さっきのひと悶着を気にしてか、どこか声に元気がない。しかし、芽生えかけた自信をここで失わせるわけにはいかない。
「ううん、いいんだよ、これで」
理解。必要なのは周りの人の理解なんだ。
さっきはつい頭に血が上ってしまったせいで言い方は良くなかったかもしれないが、やり方はこれでいい。これからも対立する意見を持つ人はまた現れるだろう。そのたびに俺は何度でも主張を繰り返す。

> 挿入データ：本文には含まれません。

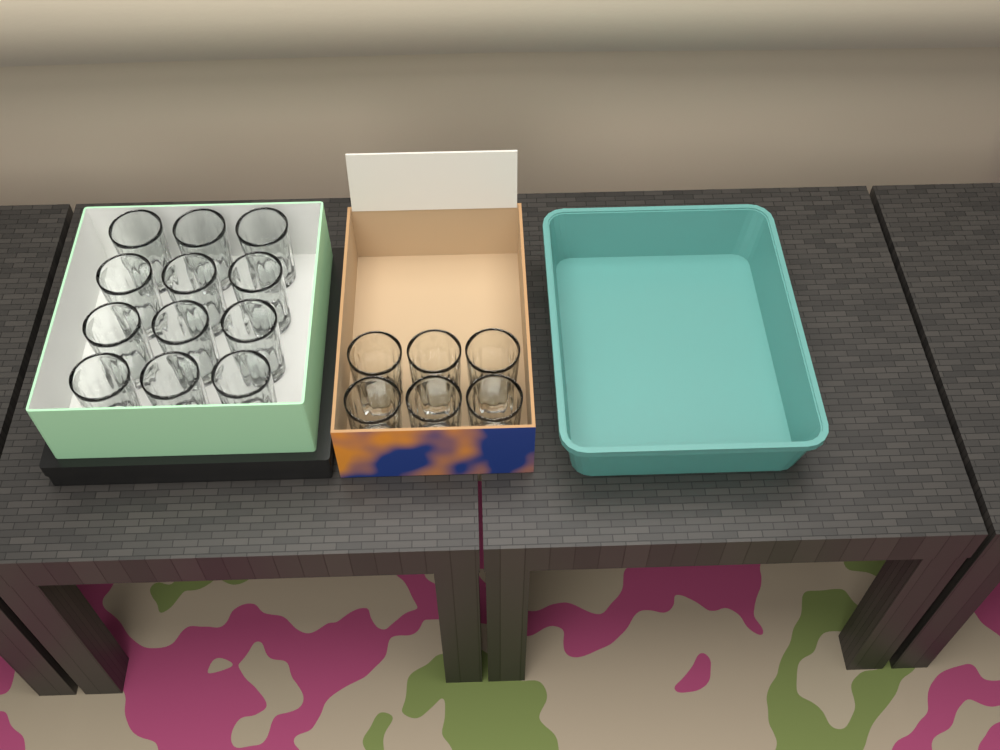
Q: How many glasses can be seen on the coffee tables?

「だからリュウちゃんは何も隠さずに、普通に生活してよ。それでいいんだ」
「……わかりました」
「……桐生さん。ありがとうございます」
リュウちゃんは俺に向かって微笑む。
時折見せるこの子の笑顔は本当に可愛いと思う。もちろん好きだからそう思うのかもしれないが。
彼女の笑顔を守るためならどんな苦難も乗り越えてみせる――なんとも馬鹿らしい言い回しだが、恥ずかしげもなくそう思えた。
桐生が乗っていた自転車が普通のママチャリなのか、それともクロスバイクみたいなやつなのかは定かではありませんが、いったい何km/hで、そして何km走ったのでしょうか。細かい計算は……野暮ってものです。
それにしてもトップランナーの方は1km3分を1時間も2時間も走るので本当にすごいと思います。自分は1km走るのも、3分走るのも無理です。